Upon cis–trans isomerization, the CYG imidazolinone ring almost stays in place, rotating only by 5° (Fig. 2c). Therefore, the cis–trans isomerization about the methine bridge connecting the imidazolinone with the the p-hydroxyphenyl ring results in a 5.8-Å movement of the apical hydroxyl group of the p-hydroxyphenyl ring (Fig. 2c). This large movement of the p-hydroxyphenyl ring requires translocations of the four aforementioned residues within the β-can. As a result of these structural rearrangements, the side chain of His-193, which forms a pi-stack to the p-hydroxyphenyl ring of the on-state CYG, abandons this interaction and is tilted primarily by a 116° rotation around the C_α–C_β bond toward the cis side in the off-state structure (Fig. 2c). The His-193 pi-stacking interaction with the p-hydroxyphenyl ring is replaced in the off-state by a cation–pi interaction with the side chain of Arg-66. To enable this interaction Arg-66 has changed its on-state position close to the imidazolinone ring to a position beneath the chromophore, resulting in an elongated conformation of the side chain. Further, in the off-state structure, Ser-142 and Val-157 move by 0.5 and 1.0 Å, respectively, enlarging the chromophore cavity. Finally, the side chain of Ser-142, which is stabilized by a hydrogen bond to the hydroxyl group of the p-hydroxyphenyl ring in the on-state, has abandoned this bond in the off-state. Instead, it adopts two alternative structures because of a lack of attachment. Because structural information is available only on the on- and the off-state structure, we cannot discriminate whether the observed rearrangements occur simultaneously or sequentially.

Differences Between the On- and the Off-State Structures Point to a Connection Between Structure and Fluorescence.

Structurally, the trans(off-state)-CYG is characterized by a distinct torsion and a less rigid attachment to the protein matrix. Whereas the on-state chromophore is only slightly noncoplanar (≈15°), the imidazolinone and the p-hydroxyphenyl rings are out of planarity in the off-state by ≈30° (averaged across the four protomers of the asymmetric unit). The cis(on-state)-CYG is very well stabilized, participating in 10 hydrogen bonds to nearby residues, three water-mediated hydrogen bonds, and numerous van der Waals interactions [supporting information (SI) Fig. 5] (18, 20). The nonfluorescent trans-CYG is less strongly attached, exhibiting eight hydrogen bonds and four water-mediated hydrogen bonds (Fig. 2c and SI Fig. 6). Most notably, the hydrogen bond to Ser-142, the only hydrogen bond to an amino acid residue stabilizing the p-hydroxyphenyl ring, is absent in the off-state structure. Also, the pi-stacking interaction of the imidazolinone ring with His-193 is replaced by an interaction with Arg-66 in the off-state. We conclude that the cis-chromophore, because of its higher planarity and more rigid attachment to the protein matrix, favors fluorescence as compared with the trans-chromophore.

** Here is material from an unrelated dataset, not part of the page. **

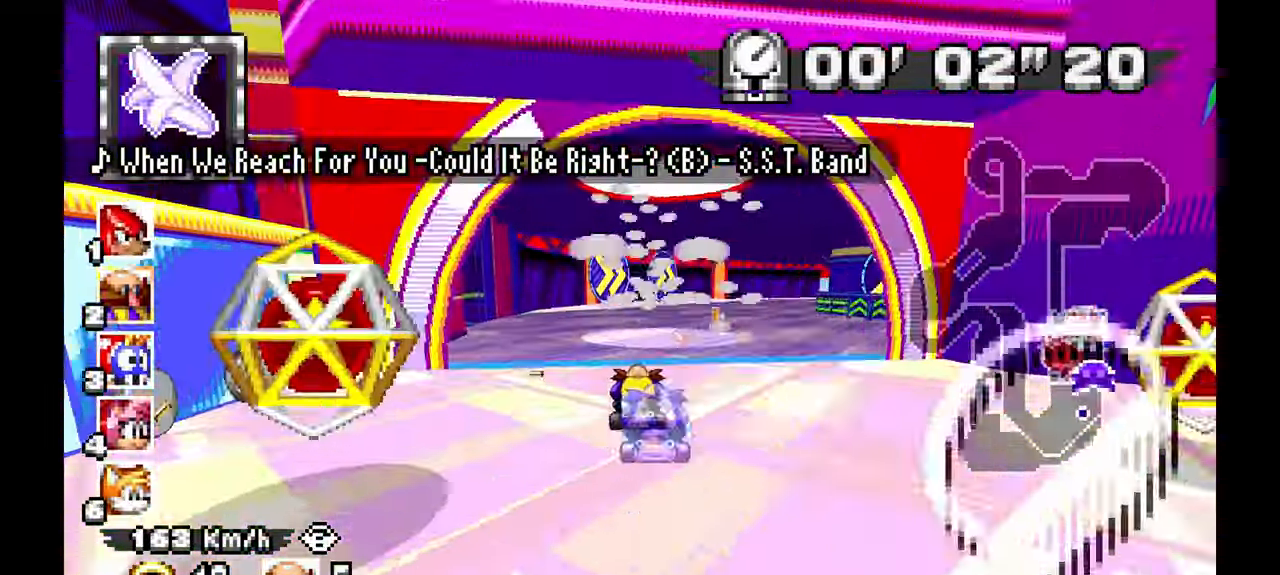
{"dt_ms": 500, "buttons": ["A"], "left_stick": "right", "events": [[17, "left_stick", "right"], [183, "left_stick", "center"], [267, "left_stick", "right"]]}
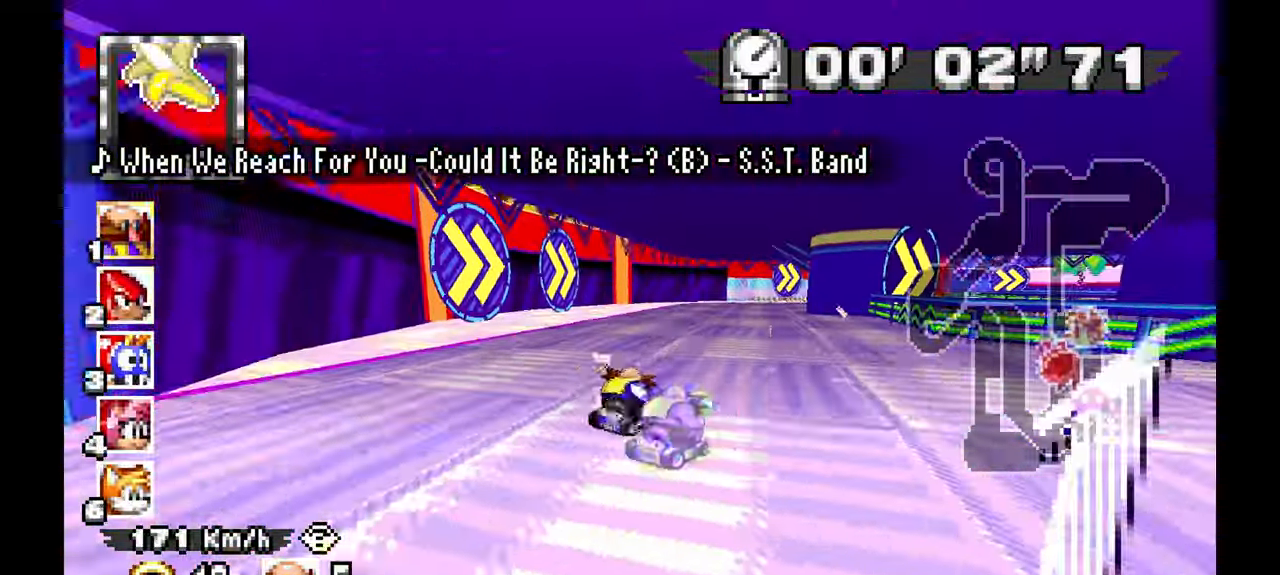
{"dt_ms": 500, "buttons": ["A"], "left_stick": "right", "events": []}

The conformational changes of the chromophore itself introduced by the cis–trans isomerization may have some influence on its protonation state (21). However, the major influence on the chromophoric protonation state is likely exerted by the local cavity environment. Therefore, we next compared the electrostatic surface potential [calculated with APBS software omitting the chromophore (22)] of the chromophore cavity in the on-state with that of the off-state (Fig. 2d). We find that the cavity section enclosing the tyrosyl ring of the cis-(on-state-)chromophore exhibits a predominantly negative surface potential. The corresponding cavity section of the trans-(off-state-)chromophore is strikingly distinct; it has a surface potential ranging from neutral to positive. The standard parameters used for the calculations may not be fully adequate for the special situation of the chromophore cavity. Furthermore, the interdependence between the surface potential and the chromophore protonation is likely to be very complex, rendering it difficult to predict the protonation state of the chromophore from the calculated surface potentials. However, the calculations demonstrate that the cis- and the trans-cavity differ substantially, most likely determining different protonation equilibria of the chromophore.

We conclude that upon a cis–trans isomerization the chromophore faces different local environments with distinct surface potentials. These differences determine that the fluorescent on-state CYG is deprotonated, whereas the nonfluorescent off-state CYG is in its protonated (neutral) state. In conjunction with the differences in chromophore stabilization and planarity, these changes ultimately determine the ability of Dronpa to fluoresce.

Discussion

Cascade of Residue Relocations.

Based on crystal structures of the on-state Dronpa, two conflicting models for photoswitching of this protein have been proposed previously. One model suggested that photoswitching of Dronpa depends on subtle conformational changes within and around the environment of the chromophore that promote proton transfer along an intricate polar network (20). The second model proposed a cis–trans isomerization of the chromophore accompanied by several residue rearrangements in the chromophore environment as structural key events of the switching process (18). The data presented in this study strongly support the second model.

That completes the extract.